- EXTRACT PROVIDED:

== Segment start ==

Feast on This: Building a Regional Culinary Publication

By IssuuAugust 9, 2017Last updated on November 13, 2018Publisher Spotlight

By Catherine Neville, Founder of Feast Magazine, Issuu Publisher of the Month, August 2017

In March of 2010, I was approached by Lee Enterprises to launch a new culinary magazine. I had just sold my interest in the publication I had founded in 1999, Sauce Magazine, to my former business partner, and the team at Lee knew that I was searching for new opportunities. I had spent a decade building Sauce, a city-focused culinary magazine, and I wanted to reach further in my next career move. With that in mind, I told the team at Lee that I was definitely interested in launching a new food magazine, but only if I could expand it to be a regional player. I wasn’t interested in creating what would essentially be a repeat of the first magazine I’d built, and it turned out, neither were they. I accepted their offer and about a month after having sold Sauce, I was building the platform for my next niche culinary magazine, Feast.

I was given quite a bit of latitude when creating Feast and built it from the ground up — the name, content plan and budget came first. Staffing and creation of the magazine’s look and feel came next, with the digital platform following close behind. Sauce had launched as a website in 1999 with a print magazine following in 2001. It grew slowly and organically over the ensuing decade. Feast, on the other hand, had to launch as a fully-formed platform and be profitable from day one. I worked with my newly-hired staff to position Feast as a media platform, not simply a magazine, with video, cooking classes, digital-only content and active social media engagement in place from the first issue, which hit the streets in August of 2010.

== Segment end ==

- SOURCE MATERIAL:
== Segment start ==

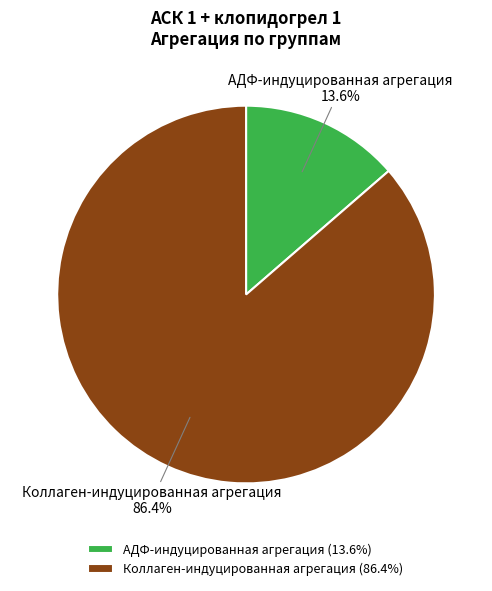

How many segments does this pie chart have?

2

== Segment end ==

- ACTION ITEM: According to the article about launching Feast, when did the magazine's first issue hit the streets? Rely only on the article about launching Feast, not on the material.

- WRITTEN RESPONSE: August 2010